Zero fines for smoking in cars carrying children
The BBC is reporting that the police have issued zero fines and just six warnings since smoking was banned in cars carrying children.
The information follows an FOI request to 44 police forces, 39 of which replied.
BBC Breakfast invited Forest to respond with a statement and this is what I gave them:
"This is entirely predictable so we're not in the least bit surprised.
"The police have far better things to do than pull over drivers on suspicion they may be smoking with a child in the car.
"It would take x-ray vision or remarkable intuition to tell if there was a small child in the back of a moving car.
"The overwhelming majority of smokers know it's inconsiderate to smoke in a car carrying children so finding someone who does is like looking for a needle in a haystack.
"This is probably one of the most futile and irrelevant laws ever introduced. The Government did it to denormalise smoking but parents who smoke don't need politicians telling them how to behave.
"Laws that are unnecessary or impossible to enforce are not just pointless. They risk bringing the police into disrepute because, through no fault of their own, the police inevitably appear hapless and ineffectual."
I didn't expect them to use more than a sentence or two and I was right. However the single line they used - "This is one of the most futile and irrelevant laws ever introduced" - needed some context.
Instead the programme interviewed two people - a doctor and a police representative. According to the latter an oversight when drafting the legislation had resulted in the police being unable to issue penalty notices. Instead, cases have to be forwarded to the local authority.
PS. The Department of Health is putting a brave face on the stats and is insisting that the priority all along has been to “change behaviour”.
I'll be discussing the subject later on Five Live.
Smoking in cars with children: police 'cannot' enforce ban (BBC News).
Update: Labour MP Alex Cunningham was one of the architects of the ban (if not the architect). He's just tweeted this.
Early slot on @BBCTees to talk about the fact the law against smoking in cars with children can't yet be enforced.

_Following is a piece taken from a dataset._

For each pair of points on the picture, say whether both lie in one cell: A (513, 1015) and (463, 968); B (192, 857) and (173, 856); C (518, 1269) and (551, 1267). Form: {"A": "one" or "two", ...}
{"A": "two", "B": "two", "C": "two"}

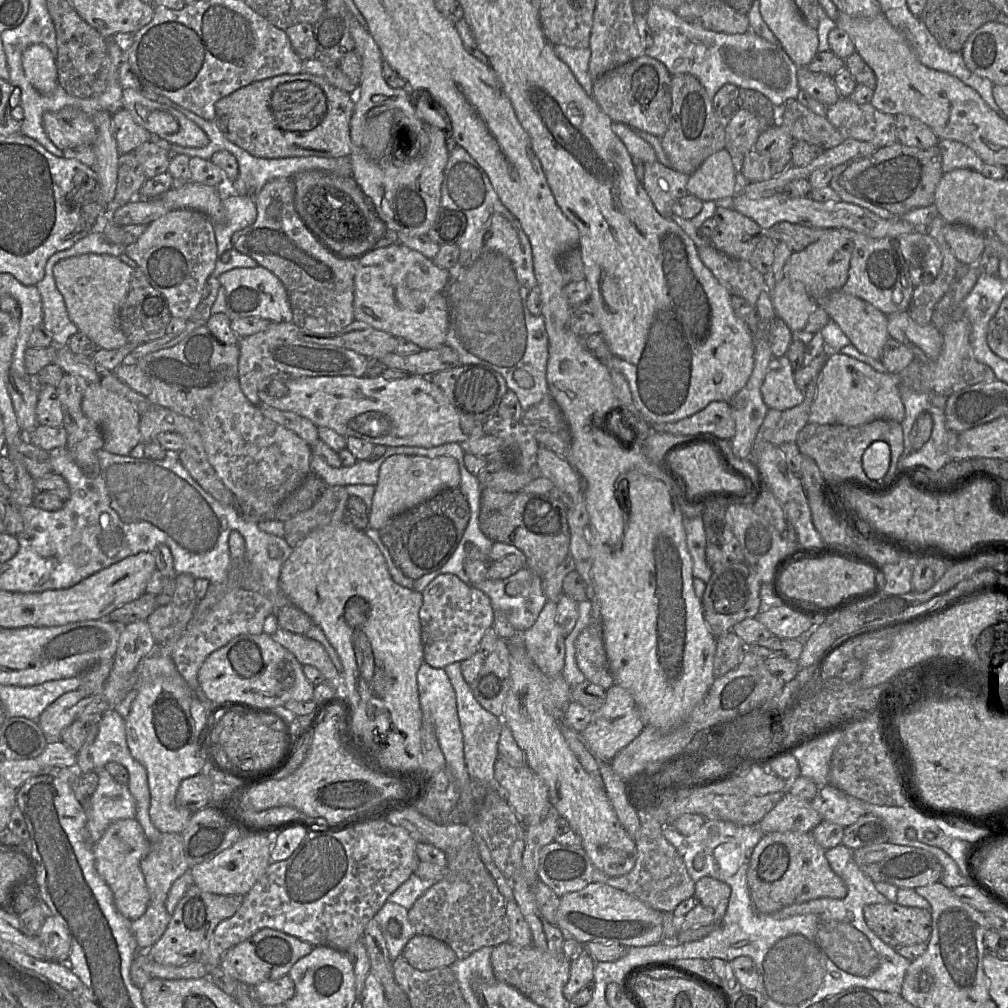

Very disappointing.
— Alex Cunningham (@ACunninghamMP) March 15, 2016
Reader Comments (5)
Well the law banning smoking in works vehicles is routinely ignored too. I can name any number of pubs with
multiply illegal smoking areas. Even if these laws were enforced properly, decades of evidence shows us that tobacco control policies have failed to make one jot of difference to lung cancer death rates but all we will get is more of the same voodoo policy think.
There isn't (and never was) a major issue with people smoking ibn cars with children. Despite the lack of risk from second hand smoke, most have been socialized to avid smoking around children, especially is enclosed spaces. This unnecessary law has three purposes: 1) persecute smokers, 2) further denormalise smoking, 3) serve as an incremental step toward a total vehicle smoking ban on the road to total prohibition of tobacco. This trend must be stopped and reversed.
The issue of smoking in cars is particularly overstated. Every smoker knows that when you smoke in a moving vehicle, if you have the window open even just a crack, 99% of the smoke is whipped out of the window immediately. I've checked and re-checked this numerous times since this idiocy first was mooted, and it's always the same. If there is an inch of open space at the top of the window, all sidestream smoke and all exhaled smoke just goes straight out of that small gap. It's always the same. There is, I'm sure, some law of physics that explains this phenomenon, but as we all know, according to the sages of Tobacco Control, tobacco smoke defies all the laws of physics. It can travel through walls, along cabling, defy ventilation systems, remain motionless outside in a high wind, only to seek out some poor unwitting passer-by when the opportunity presents itself, and most miraculous of all, despite not affecting the person drawing the smoke direct into their lungs, can give those who catch a mere whiff an immediate heart attack and, if they survive that, lung cancer.
Verily, 'second-hand smoke' is a quite miraculous substance, on a par with dark matter for its incredible properties. I'm only amazed it hasn't yet been exploited as a weapon of war, used to decimate armies in a way that mustard gas could only dream of.
But maybe I'm wrong. Saddam smoked didn't he? Maybe that was his secret WMD. Subtle, eh?
“There is, I'm sure, some law of physics that explains this phenomenon, ...”
It’s either the laws of slipstream or the Venturi effect. Not quite sure which applies in this instance – perhaps some clever physicist/engineer/general clever clogs reading this blog can clarify. But, either way, you’re right, Nika, smoke will inevitably be pulled straight out of the window as soon as the car starts moving. Works for everything, thankfully – as anyone who has been in a car with an – errr – “windy” dog (or person!) will tell you ...!
Alex Cunningham, MP, eh? Stockton North, an area of intergenerational unemployment, poverty and benefit fraud - and its esteemed MP is concerned about a non-existent problem! Much easier, of course, than trying to change the underlying problems of lack of education, aspiration and lack of inward investment. There again, the electorate appears not to have grasped the politics of voting behaviour and has been voting for Labour for decades despite nothing changing.